ASSIGNMENT »
The listing below should be printed exactly, every line of it. Skip the pictures.

SUPPLIED MATERIAL »
▼
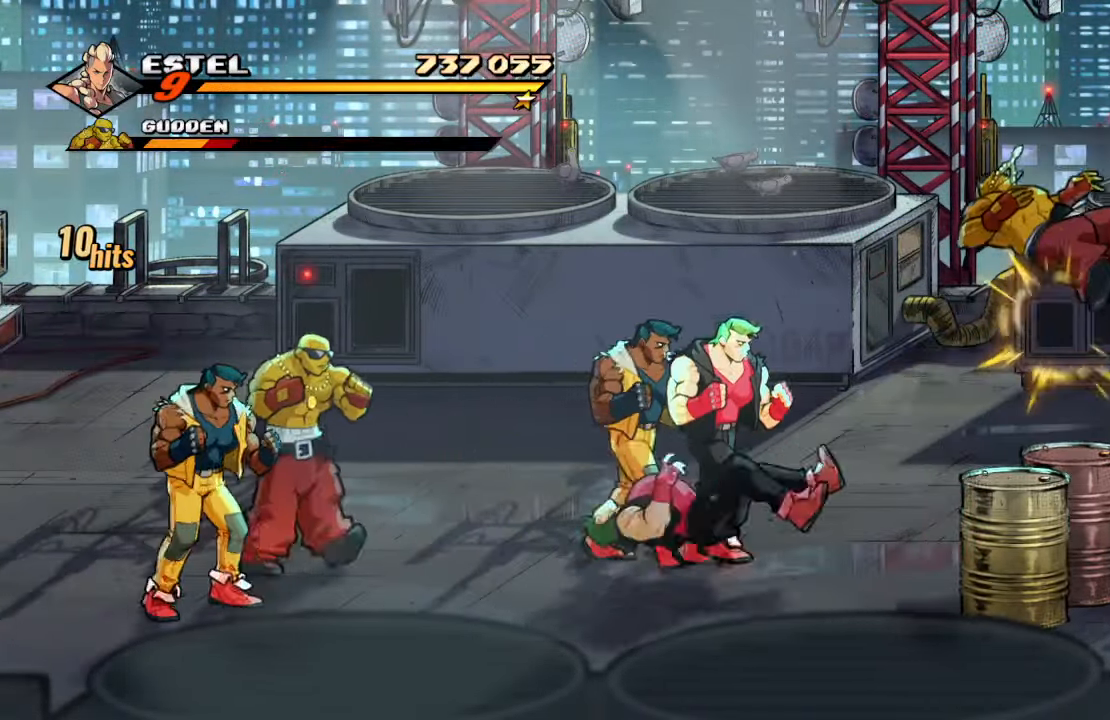
{"buttons": ["TRIANGLE"], "left_stick": "center", "right_stick": "center", "events": [[17, "SQUARE", "up"], [67, "SQUARE", "down"], [183, "SQUARE", "up"], [233, "SQUARE", "down"], [350, "SQUARE", "up"], [500, "TRIANGLE", "down"]]}
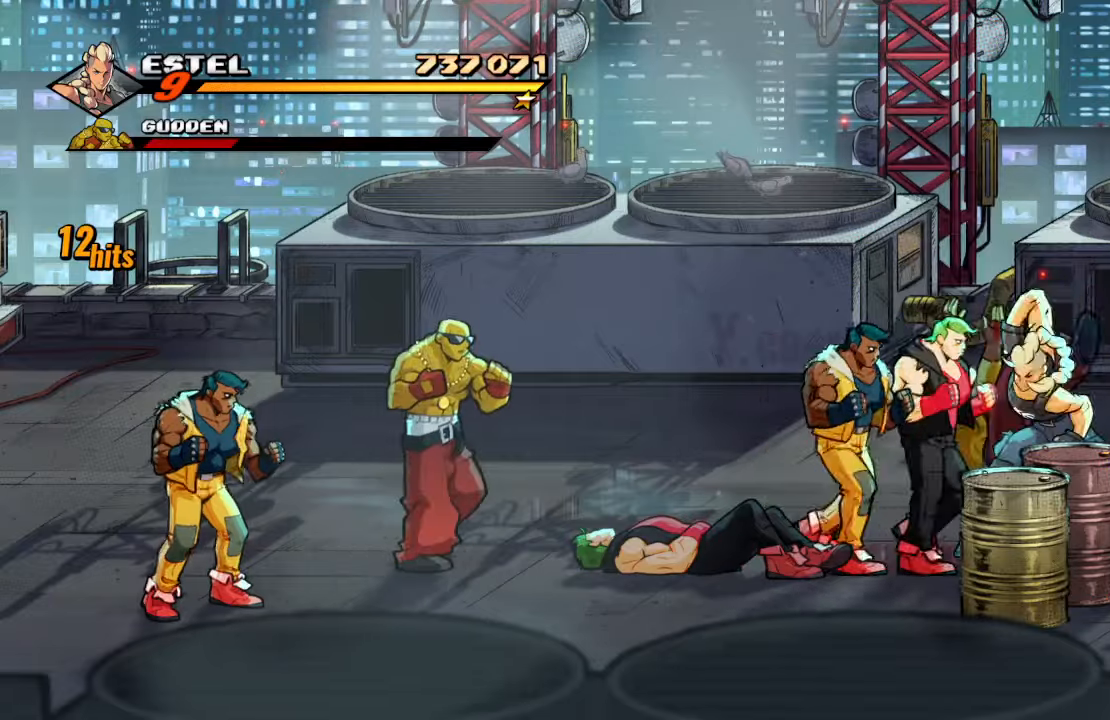
{"buttons": [], "left_stick": "center", "right_stick": "center", "events": [[150, "TRIANGLE", "up"], [200, "TRIANGLE", "down"], [384, "TRIANGLE", "up"]]}
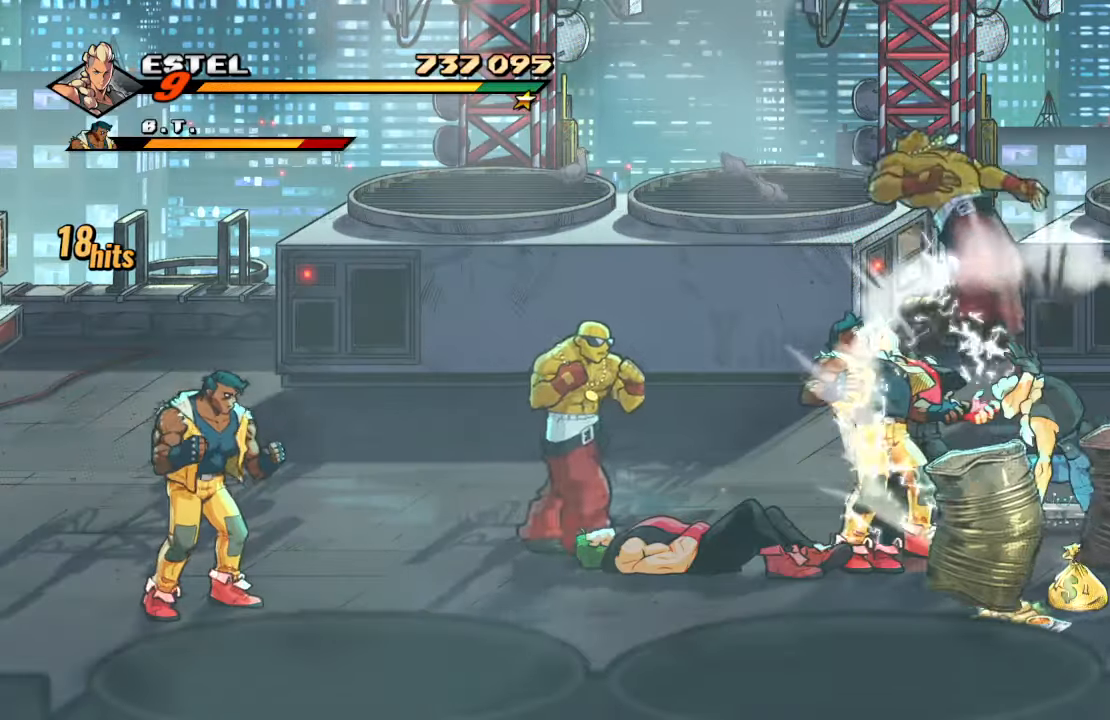
{"buttons": ["SQUARE"], "left_stick": "center", "right_stick": "center", "events": [[317, "SQUARE", "down"], [400, "SQUARE", "up"], [467, "SQUARE", "down"]]}
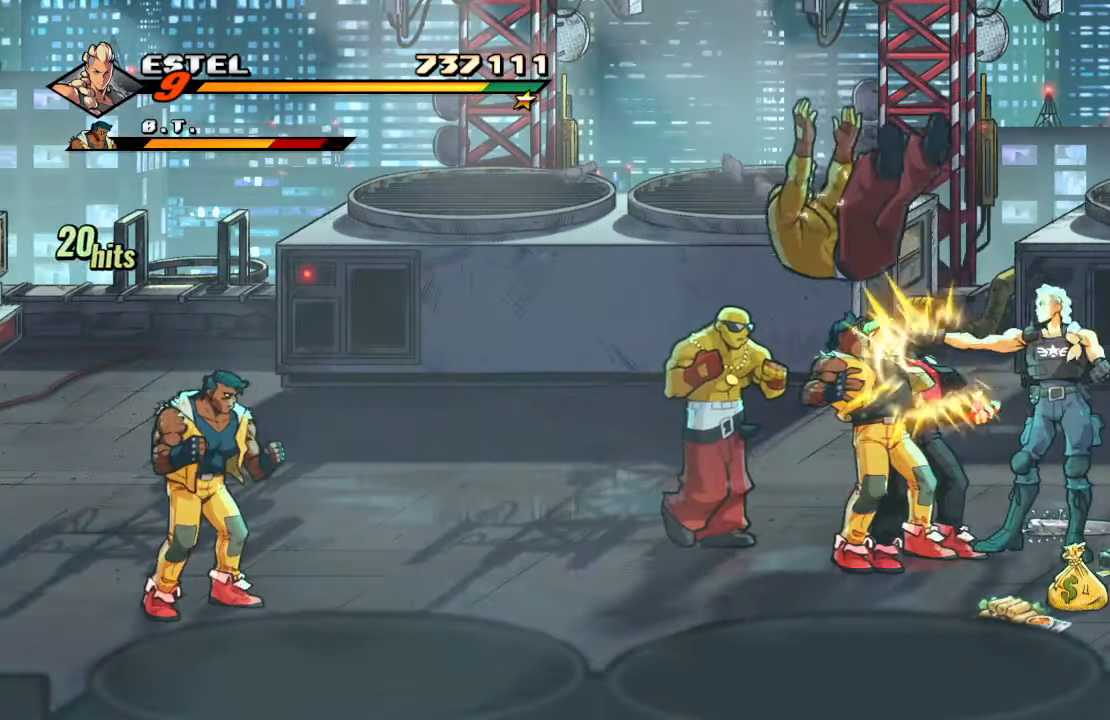
{"buttons": ["SQUARE"], "left_stick": "center", "right_stick": "center", "events": [[84, "SQUARE", "up"], [300, "TRIANGLE", "down"], [450, "TRIANGLE", "up"], [484, "SQUARE", "down"]]}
▲
WRITTEN SOLUTION »
{"buttons": ["TRIANGLE"], "left_stick": "center", "right_stick": "center", "events": [[17, "SQUARE", "up"], [67, "SQUARE", "down"], [183, "SQUARE", "up"], [233, "SQUARE", "down"], [350, "SQUARE", "up"], [500, "TRIANGLE", "down"]]}
{"buttons": [], "left_stick": "center", "right_stick": "center", "events": [[150, "TRIANGLE", "up"], [200, "TRIANGLE", "down"], [384, "TRIANGLE", "up"]]}
{"buttons": ["SQUARE"], "left_stick": "center", "right_stick": "center", "events": [[317, "SQUARE", "down"], [400, "SQUARE", "up"], [467, "SQUARE", "down"]]}
{"buttons": ["SQUARE"], "left_stick": "center", "right_stick": "center", "events": [[84, "SQUARE", "up"], [300, "TRIANGLE", "down"], [450, "TRIANGLE", "up"], [484, "SQUARE", "down"]]}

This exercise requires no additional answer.